Relatively painless and safe detoxification, whether provided in inpatient or outpatient settings, requires medical monitoring and utilization of appropriate medications. To illustrate what occurs without medical involvement, many specialty treatment providers provide detoxification without medication. Such treatment is frequently referred to “social setting” detoxification. The term sounds nice but in reality it means going “cold turkey” and suffering the side effects of withdrawal. In the not too distant future, people may look back at this practice as barbaric.
Despite over 15 years of research identifying the need for a disease management or continuing care approach to addressing substance use illnesses that are chronic in nature, the predominant models still use an acute approach to treatment and rapid discharge with little ongoing post-treatment monitoring or support. Whether this would improve with greater medical involvement is unknown.

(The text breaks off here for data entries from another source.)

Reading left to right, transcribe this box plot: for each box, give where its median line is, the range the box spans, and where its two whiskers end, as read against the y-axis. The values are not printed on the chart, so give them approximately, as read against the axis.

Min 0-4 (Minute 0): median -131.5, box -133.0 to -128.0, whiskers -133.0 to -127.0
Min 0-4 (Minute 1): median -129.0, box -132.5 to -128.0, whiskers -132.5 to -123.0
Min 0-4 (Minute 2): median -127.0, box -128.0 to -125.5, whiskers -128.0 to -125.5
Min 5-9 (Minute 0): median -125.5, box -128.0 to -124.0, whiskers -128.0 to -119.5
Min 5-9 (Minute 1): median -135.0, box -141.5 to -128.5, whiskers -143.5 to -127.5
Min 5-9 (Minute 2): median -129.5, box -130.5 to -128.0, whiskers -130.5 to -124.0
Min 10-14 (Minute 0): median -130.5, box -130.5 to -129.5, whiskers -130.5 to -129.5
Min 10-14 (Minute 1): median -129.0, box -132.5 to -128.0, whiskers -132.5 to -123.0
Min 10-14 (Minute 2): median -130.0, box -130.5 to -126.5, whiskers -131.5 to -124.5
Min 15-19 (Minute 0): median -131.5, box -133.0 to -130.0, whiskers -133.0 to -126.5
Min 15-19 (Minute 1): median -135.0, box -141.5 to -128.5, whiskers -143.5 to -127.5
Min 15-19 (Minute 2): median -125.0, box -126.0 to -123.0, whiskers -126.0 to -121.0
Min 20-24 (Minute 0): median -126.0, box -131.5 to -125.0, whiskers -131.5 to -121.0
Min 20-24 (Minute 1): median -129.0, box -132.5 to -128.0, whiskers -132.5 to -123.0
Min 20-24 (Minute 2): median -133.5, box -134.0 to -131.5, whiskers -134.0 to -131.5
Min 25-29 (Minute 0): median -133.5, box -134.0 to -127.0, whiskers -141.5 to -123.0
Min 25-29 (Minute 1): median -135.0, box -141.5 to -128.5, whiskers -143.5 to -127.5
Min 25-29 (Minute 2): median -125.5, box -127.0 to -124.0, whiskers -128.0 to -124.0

General medicine is supposed to be oriented toward ongoing care of patients, and a major goal of the ACA is to increase this involvement. Even patients with no significant healthcare problems are scheduled for annual physical checkups while patients with chronic conditions such as diabetes and hypertension may have their physician appointments scheduled much more frequently depending on their response to treatment. This orientation would greatly facilitate the addressing SUDs as ongoing conditions that require monitoring.
Recent research on the use of technologies delivered through computers, smart phones and tablets are demonstrating positive outcomes in all areas of medical care. These technologies can be used for both treatment and recovery support for those with substance use disorders. The medical field is oriented to the repeated introduction of new technology in contrast to the significant staff resistance to innovation that has often been found in specialty SUD treatment programs.
If general medicine assumes responsibility for treating substance use illnesses, it is important that the best psychosocial approaches be incorporated. Professionals such as psychologists and social workers who are highly trained in evidence-based cognitive behavior treatments need to be part of the treatment teams. In fact, the experience of using behavioral change techniques for substance use problems may lead to the adoption of these practices to address other healthcare conditions. Patients should also be encouraged to join and attend mutual aid groups. Voluntary attendance in mutual aid has been shown to increase positive outcomes.
It is time for the head and body of the treatment of SUDs to be reconnected, and the medical field offers the best opportunity for a rapid transformation to occur. Lack of resources, adherence to tradition, and resistance to changes directed toward the decades- old model of community-based substance use treatment make it unlikely that the current structures can adapt to the changing demands that will occur with continuing implementation of the ACA.